Jun 28, 201310:08 AM
Running In Fog: HeartLand Boating Humor
Turning to Thoughts of Love
Ah, springtime, when a young man’s heart turns to thoughts of love. Or water. Or maybe the man is a Black Lab?
Wait, let me explain.
I’ve been on the lookout for a new (to me) sailboat. I needed something that could comfortably hold us for a day on the lake. No sleepovers, no Circle Route, no circumnavigating the globe. Just a nice, fun-sized boat.
So, when you look for something, you tend to find it. That seems to be the trouble with shopping. Once the looking begins, it’s pretty much a done deal.
Anyhow, I shopped online and off-line. For years, I’ve thought that boats under full sail have to be one of the loveliest sites on the water. While I’d love to write that I fell in love with that Hunter 46 or was totally enraptured with the exotic-sounding Ho Hsing 40, the reality went something like this….
Me (drinking green tea at the kitchen table with my laptop in front of me): “I think I found her! She’s a 21-foot S2 and not terribly expensive.”
Kids (slightly excited but kind of bored with the boat-shopping game): “Is it green?” Or red, it depends on which kid you ask.
Me: “Nope, white.”
Kids: “Just another white boat, huh?”
Me: “Bonus points for blue stripes?”
Kids: “You used up the bonus points when we ran out of cookies on Wednesday.”
Me: “The boat is only a six-hour drive from here.”
Kids: “Road trip! Hey, Capt. Nemo? Want to go for a ride?”
And that is how I ended up so far away from home with a car full of kids and Capt. Nemo, too.
Regular readers know Capt. Nemo, my 90-pound lab puppy. He’s almost 10 but doesn’t know it. We don’t put candles on his birthday “pupcakes” anymore.
And so, we drove. And drove.
Then, a quick phone call to the owner to let him know we’ve arrived and — poof — it was all set. Naturally, the general rule of thumb is that the further you drive, the worse the boat will look when you get there.

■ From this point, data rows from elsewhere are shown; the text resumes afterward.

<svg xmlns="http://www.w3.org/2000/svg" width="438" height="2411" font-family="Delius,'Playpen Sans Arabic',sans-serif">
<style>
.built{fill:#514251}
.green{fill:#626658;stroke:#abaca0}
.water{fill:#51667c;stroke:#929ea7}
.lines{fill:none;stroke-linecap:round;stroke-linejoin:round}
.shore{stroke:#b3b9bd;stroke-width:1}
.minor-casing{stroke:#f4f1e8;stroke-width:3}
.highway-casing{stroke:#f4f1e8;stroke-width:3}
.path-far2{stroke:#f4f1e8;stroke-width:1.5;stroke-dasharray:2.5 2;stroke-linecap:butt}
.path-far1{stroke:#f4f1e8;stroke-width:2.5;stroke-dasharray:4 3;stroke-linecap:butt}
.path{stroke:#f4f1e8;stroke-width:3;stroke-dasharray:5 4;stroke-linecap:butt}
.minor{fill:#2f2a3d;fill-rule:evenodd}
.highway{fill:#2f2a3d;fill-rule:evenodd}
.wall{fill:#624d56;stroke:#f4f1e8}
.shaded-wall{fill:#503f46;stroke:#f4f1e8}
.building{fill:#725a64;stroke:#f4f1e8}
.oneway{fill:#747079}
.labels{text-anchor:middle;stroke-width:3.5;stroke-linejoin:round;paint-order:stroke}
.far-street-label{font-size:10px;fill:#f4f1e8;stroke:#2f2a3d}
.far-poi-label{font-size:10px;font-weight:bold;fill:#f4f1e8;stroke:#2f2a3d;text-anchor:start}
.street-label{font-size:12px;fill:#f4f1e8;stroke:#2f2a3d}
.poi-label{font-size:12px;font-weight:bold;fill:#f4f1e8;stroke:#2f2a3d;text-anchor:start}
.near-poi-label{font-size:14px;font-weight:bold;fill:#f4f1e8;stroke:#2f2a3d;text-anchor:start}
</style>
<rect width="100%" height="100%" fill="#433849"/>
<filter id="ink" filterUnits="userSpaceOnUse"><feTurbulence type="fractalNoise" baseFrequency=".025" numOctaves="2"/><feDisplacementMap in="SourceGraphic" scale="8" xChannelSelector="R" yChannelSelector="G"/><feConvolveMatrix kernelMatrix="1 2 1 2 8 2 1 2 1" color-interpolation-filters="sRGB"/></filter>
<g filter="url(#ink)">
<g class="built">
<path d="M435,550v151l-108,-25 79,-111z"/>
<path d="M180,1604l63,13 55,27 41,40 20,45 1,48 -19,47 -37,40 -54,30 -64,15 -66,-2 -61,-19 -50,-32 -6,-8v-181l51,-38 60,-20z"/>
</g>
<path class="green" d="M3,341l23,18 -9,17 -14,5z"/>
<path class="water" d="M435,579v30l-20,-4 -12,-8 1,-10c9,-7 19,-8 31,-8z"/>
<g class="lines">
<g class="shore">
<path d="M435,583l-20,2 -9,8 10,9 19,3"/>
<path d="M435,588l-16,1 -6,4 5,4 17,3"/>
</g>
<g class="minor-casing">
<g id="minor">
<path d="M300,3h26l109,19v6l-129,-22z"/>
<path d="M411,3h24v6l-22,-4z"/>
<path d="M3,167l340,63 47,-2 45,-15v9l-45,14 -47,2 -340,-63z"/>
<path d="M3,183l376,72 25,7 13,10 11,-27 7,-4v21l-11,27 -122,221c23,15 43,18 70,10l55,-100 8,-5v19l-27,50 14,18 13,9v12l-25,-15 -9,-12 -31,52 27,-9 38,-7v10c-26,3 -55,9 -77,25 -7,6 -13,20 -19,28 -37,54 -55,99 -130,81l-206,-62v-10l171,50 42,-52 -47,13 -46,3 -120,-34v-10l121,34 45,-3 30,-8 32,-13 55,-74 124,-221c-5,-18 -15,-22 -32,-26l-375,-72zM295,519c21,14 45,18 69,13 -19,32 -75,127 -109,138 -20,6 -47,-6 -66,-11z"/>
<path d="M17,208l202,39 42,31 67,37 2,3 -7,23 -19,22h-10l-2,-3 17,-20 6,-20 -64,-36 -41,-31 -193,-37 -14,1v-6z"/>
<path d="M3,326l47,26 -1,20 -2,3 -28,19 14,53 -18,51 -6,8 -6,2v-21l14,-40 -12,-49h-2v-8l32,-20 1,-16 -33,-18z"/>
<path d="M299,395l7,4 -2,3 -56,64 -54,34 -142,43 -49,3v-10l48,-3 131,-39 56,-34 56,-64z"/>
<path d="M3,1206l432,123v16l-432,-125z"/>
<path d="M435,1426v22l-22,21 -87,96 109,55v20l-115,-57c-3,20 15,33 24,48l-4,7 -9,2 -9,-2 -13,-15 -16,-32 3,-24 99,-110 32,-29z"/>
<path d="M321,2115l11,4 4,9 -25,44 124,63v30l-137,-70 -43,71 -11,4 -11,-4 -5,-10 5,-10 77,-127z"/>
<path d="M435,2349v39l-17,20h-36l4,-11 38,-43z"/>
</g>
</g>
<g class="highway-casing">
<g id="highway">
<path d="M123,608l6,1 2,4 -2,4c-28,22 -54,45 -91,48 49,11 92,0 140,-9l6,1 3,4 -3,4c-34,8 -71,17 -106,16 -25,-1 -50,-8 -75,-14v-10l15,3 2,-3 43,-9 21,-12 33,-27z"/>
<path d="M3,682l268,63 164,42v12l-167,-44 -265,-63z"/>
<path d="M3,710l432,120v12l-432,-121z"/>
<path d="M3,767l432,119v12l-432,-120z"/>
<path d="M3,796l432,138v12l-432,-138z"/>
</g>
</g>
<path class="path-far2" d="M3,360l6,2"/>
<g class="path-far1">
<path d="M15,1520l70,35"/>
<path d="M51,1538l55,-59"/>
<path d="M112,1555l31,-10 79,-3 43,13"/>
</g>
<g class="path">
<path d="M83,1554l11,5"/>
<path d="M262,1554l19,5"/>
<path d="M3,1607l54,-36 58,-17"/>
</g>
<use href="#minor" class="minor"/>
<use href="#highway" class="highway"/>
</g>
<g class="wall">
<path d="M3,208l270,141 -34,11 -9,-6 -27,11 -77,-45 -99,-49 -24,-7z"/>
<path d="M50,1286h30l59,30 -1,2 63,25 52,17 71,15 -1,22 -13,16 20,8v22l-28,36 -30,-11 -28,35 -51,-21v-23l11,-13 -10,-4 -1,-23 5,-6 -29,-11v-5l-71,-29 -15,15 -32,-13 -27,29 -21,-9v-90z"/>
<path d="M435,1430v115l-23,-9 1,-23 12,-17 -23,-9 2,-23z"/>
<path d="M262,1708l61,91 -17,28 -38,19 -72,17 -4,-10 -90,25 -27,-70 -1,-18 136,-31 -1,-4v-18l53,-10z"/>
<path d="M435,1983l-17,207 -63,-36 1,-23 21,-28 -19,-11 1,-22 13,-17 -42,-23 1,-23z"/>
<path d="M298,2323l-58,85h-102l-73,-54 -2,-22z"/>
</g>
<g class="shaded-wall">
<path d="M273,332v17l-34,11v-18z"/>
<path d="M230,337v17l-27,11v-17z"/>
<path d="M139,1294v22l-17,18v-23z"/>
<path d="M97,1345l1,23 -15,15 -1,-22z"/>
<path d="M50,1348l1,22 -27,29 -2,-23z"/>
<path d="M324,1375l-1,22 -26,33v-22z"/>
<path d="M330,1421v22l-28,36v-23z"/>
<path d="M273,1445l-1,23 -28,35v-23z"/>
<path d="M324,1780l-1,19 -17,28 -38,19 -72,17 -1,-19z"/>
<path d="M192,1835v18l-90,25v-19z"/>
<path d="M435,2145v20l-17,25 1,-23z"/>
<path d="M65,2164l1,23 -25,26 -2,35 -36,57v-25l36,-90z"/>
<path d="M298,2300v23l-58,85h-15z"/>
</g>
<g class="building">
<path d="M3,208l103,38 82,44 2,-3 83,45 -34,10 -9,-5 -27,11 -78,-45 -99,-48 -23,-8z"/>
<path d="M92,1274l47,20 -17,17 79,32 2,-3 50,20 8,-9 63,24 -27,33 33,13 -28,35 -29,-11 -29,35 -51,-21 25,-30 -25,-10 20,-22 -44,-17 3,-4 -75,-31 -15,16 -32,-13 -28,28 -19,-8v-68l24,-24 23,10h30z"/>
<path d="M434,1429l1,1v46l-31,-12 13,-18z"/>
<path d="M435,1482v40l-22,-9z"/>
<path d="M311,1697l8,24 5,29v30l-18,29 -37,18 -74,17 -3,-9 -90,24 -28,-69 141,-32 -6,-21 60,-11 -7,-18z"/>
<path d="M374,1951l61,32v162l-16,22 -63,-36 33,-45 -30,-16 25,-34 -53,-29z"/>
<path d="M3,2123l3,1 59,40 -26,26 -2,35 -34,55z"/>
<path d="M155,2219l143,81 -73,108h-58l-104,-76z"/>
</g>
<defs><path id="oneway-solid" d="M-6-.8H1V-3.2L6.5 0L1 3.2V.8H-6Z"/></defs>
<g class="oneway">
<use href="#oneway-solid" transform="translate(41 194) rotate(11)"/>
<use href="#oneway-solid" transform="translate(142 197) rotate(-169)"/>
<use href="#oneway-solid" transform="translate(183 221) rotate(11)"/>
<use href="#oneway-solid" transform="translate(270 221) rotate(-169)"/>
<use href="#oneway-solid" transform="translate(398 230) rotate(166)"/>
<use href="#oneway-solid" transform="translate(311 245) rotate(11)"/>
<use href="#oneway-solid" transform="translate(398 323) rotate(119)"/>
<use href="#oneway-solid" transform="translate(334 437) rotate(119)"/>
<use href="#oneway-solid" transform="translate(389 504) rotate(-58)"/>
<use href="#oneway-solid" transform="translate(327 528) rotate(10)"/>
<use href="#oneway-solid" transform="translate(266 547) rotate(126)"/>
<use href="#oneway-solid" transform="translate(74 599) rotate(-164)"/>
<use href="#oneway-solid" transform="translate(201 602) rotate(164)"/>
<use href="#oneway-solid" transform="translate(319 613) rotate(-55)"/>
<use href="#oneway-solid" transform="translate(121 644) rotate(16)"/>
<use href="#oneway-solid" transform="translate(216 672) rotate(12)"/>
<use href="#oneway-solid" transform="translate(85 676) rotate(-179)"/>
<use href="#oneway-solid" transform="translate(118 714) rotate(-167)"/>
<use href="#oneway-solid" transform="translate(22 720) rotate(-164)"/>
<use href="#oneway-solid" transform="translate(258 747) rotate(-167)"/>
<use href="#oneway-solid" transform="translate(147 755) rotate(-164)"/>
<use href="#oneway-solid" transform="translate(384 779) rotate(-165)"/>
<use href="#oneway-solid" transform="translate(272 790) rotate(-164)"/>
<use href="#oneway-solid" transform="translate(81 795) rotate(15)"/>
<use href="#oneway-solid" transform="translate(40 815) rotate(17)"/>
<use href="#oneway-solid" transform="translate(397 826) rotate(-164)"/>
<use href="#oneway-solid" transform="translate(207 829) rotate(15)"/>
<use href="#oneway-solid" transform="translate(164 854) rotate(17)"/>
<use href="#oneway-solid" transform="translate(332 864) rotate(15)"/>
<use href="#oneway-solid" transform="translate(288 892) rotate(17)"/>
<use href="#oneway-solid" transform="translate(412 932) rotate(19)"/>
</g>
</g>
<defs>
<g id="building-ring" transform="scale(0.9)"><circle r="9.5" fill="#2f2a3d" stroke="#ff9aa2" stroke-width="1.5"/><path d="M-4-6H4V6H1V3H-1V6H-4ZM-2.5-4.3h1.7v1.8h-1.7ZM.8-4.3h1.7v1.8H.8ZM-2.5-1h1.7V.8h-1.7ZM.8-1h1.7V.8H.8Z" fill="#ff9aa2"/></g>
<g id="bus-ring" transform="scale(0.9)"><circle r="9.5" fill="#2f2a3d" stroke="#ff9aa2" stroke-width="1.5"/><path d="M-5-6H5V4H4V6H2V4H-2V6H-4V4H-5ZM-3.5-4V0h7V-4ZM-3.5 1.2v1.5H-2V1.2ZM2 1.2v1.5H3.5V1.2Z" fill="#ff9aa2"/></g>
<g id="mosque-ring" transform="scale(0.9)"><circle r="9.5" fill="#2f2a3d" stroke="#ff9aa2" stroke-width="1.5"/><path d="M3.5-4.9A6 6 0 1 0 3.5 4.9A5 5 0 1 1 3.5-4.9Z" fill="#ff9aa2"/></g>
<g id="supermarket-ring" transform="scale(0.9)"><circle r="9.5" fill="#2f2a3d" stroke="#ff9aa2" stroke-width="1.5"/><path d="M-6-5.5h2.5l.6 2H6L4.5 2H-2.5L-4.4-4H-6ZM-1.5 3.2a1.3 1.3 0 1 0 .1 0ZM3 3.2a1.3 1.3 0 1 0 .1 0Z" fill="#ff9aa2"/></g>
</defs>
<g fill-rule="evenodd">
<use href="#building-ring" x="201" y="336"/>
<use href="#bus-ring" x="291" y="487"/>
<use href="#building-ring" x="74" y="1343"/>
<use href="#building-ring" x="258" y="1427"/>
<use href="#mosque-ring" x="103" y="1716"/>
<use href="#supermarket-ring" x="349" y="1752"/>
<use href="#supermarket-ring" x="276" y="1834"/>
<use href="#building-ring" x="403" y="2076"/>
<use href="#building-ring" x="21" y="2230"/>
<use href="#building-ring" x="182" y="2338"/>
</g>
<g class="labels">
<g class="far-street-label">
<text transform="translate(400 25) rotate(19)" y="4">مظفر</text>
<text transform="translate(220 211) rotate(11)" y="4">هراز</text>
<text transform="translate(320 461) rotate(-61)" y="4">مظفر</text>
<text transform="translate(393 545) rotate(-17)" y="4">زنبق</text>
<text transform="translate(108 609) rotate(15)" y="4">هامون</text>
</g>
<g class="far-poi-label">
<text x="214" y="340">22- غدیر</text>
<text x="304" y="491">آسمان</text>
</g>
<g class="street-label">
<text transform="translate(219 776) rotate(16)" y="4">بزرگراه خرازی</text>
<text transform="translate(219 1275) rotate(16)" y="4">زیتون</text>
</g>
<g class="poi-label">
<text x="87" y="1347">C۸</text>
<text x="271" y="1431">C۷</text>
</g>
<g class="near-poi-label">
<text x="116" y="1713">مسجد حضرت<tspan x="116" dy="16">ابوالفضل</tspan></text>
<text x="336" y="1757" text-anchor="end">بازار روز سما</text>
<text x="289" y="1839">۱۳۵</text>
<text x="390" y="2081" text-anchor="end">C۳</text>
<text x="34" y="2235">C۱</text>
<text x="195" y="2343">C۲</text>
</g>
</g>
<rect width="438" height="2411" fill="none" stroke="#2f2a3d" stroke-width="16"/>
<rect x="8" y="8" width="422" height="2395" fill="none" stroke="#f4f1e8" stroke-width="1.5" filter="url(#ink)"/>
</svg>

And this one was no exception. The photos looked great, but they must have been taken in the ’80s. Disappointment set in. All of that driving for nothing.

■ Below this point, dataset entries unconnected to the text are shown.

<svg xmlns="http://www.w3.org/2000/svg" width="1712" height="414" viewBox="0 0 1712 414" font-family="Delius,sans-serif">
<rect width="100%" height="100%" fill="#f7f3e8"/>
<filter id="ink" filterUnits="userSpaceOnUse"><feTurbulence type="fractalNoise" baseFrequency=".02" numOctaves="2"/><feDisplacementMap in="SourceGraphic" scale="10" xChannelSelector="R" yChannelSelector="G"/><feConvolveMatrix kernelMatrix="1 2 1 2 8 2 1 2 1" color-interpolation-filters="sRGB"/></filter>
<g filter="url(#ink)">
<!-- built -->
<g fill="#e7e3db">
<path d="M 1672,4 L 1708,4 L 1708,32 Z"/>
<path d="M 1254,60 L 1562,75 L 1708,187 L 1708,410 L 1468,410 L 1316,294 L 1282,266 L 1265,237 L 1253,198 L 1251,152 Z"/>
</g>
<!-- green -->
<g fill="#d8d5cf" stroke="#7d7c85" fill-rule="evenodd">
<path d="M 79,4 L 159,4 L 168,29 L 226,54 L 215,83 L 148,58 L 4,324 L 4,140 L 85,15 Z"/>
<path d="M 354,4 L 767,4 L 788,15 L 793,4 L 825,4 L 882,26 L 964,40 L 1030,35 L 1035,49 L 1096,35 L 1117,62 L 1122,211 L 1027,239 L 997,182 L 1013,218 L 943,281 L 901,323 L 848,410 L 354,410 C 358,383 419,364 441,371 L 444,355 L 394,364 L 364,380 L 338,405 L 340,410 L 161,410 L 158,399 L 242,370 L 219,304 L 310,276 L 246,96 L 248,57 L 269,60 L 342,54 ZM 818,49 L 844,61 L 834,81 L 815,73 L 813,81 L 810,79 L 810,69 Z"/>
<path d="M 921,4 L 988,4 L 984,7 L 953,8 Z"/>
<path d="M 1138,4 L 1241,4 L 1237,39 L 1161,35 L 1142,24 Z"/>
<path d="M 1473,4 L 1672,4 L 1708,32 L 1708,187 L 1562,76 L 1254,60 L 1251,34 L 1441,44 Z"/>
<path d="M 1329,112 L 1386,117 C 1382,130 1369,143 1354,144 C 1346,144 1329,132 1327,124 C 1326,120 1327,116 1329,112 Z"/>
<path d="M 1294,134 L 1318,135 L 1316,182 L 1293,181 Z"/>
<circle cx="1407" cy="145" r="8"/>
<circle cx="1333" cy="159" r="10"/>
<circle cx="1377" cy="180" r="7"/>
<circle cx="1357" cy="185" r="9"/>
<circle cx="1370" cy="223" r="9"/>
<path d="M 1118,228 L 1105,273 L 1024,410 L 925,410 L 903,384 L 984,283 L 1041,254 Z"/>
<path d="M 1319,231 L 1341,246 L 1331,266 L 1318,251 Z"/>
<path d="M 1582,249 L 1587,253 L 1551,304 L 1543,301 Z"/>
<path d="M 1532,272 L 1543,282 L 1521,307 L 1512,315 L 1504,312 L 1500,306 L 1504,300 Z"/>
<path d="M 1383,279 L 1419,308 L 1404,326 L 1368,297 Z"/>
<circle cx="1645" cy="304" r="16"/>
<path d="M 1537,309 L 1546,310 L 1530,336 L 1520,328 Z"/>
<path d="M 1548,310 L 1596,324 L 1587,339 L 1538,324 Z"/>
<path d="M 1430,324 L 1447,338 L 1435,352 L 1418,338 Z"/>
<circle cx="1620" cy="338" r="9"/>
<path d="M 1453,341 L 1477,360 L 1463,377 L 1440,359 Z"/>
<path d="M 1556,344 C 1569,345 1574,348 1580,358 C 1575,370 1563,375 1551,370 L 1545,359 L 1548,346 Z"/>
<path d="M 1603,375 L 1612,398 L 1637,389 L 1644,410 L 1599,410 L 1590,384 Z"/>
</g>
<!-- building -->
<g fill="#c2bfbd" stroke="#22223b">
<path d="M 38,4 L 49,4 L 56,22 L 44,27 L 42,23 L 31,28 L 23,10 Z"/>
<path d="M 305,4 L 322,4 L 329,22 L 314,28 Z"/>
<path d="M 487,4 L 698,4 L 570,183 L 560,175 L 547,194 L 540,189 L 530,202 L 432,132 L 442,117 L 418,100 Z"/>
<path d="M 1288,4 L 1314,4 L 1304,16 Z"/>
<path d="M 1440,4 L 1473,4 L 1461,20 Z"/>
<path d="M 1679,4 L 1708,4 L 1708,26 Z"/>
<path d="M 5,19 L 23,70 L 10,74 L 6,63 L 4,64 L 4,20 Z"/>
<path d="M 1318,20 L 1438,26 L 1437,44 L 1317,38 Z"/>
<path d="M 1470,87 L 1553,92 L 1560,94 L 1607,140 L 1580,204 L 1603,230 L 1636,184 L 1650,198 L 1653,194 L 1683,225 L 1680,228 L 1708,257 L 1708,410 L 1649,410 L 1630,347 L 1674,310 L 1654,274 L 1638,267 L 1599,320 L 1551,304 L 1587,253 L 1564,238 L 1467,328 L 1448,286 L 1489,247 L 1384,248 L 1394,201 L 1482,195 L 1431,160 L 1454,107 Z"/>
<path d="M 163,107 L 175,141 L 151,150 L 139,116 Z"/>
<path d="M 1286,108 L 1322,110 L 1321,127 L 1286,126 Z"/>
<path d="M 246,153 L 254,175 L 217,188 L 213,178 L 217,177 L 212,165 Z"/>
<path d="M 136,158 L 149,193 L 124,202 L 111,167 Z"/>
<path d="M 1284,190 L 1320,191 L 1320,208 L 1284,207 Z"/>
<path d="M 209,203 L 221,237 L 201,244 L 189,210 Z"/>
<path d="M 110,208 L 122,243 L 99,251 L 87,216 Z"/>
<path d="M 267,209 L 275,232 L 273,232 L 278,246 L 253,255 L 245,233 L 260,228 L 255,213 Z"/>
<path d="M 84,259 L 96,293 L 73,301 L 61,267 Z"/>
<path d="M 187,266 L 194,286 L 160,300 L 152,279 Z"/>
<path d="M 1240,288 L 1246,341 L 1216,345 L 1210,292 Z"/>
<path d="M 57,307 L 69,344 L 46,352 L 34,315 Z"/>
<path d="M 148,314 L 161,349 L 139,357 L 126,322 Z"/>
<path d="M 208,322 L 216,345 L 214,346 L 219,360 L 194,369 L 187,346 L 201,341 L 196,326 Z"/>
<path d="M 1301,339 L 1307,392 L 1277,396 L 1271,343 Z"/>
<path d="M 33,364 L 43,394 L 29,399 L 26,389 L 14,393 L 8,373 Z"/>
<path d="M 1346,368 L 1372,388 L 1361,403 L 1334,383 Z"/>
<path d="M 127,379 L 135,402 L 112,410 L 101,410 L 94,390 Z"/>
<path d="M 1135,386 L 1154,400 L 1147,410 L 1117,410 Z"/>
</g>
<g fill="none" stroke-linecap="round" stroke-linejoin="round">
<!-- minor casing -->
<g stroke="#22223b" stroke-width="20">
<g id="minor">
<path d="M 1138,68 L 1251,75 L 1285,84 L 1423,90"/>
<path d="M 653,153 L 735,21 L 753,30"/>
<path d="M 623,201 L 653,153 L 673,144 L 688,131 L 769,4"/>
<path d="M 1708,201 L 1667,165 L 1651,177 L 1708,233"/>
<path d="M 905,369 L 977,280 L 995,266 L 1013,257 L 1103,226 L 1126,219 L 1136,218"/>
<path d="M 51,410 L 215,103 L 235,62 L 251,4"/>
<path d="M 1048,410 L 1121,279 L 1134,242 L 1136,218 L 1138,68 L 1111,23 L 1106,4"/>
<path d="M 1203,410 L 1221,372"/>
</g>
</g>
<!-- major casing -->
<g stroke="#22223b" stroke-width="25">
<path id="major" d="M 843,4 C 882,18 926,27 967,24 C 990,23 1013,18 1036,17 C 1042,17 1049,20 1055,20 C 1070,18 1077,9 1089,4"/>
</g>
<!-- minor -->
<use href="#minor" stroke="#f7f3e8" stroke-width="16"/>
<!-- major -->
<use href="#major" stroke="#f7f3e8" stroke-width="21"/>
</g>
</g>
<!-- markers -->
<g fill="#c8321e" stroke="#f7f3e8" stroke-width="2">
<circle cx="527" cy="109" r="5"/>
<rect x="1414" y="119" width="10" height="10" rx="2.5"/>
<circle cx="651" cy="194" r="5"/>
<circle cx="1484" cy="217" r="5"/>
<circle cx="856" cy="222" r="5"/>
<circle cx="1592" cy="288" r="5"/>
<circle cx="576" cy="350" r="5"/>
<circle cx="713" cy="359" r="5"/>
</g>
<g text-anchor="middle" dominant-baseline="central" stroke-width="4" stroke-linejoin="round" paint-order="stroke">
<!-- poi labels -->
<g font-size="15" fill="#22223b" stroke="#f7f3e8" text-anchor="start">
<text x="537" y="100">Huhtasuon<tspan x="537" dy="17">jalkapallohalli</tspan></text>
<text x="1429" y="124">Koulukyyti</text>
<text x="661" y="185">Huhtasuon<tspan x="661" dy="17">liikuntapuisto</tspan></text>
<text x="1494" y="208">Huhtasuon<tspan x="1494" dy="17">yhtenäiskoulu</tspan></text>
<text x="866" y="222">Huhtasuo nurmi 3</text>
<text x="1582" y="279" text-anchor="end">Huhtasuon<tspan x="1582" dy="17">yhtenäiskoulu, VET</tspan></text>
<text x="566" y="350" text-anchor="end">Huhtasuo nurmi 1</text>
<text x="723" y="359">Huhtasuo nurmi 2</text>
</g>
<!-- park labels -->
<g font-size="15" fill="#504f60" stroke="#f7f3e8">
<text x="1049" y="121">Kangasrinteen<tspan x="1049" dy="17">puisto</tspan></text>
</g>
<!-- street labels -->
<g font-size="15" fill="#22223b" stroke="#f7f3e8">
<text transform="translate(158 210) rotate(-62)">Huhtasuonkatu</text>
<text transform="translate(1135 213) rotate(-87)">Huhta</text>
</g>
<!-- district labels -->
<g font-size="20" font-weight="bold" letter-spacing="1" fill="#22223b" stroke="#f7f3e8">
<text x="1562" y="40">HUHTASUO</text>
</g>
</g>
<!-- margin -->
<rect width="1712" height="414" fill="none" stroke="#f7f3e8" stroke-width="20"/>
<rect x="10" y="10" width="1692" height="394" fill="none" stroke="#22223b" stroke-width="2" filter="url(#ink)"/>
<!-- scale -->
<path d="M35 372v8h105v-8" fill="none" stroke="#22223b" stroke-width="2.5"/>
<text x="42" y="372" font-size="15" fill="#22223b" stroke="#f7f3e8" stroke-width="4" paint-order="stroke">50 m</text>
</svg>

Until Henrietta showed up.
Like a slow-motion movie, Henrietta slowly turned the corner into Nemo’s life. Her golden hair was shining in the sun; her big, beautiful eyes were trained on Nemo; and Nemo forgot that the rest of us even existed.
Did I mention that Henrietta was a Golden Retriever?
The owner of both dog and boat said he was downsizing, moving away from the water now that he was unable to sail anymore. The boat “needed some love,” he said hopefully.
Yea, well, I looked at the boat. The list of love that it needed got longer and longer in my brain. It seemed the only thing I could keep was the anchor and, maybe, one of the small windows on the port side. Other than that, it seemed hopeless. I needed a sailboat, not a project.
Still, I felt bad for the owner. He seemed sad to part with the boat, and when I questioned him, he said, “The boat, yup, sure will miss her. But it’s Henrietta that I’ll be missin’ the most. Can’t take her with me into the apartment building.”
And if you think I’m a sucker for a boat under full sail, well, one look at Nemo and Henrietta together melted my heart, soul and bones into a big puddle of mush.
That is the story of how I drove six hours to look at a boat and came home with a dog. I guess sometimes, even when you don’t go looking, the right things seem to find you.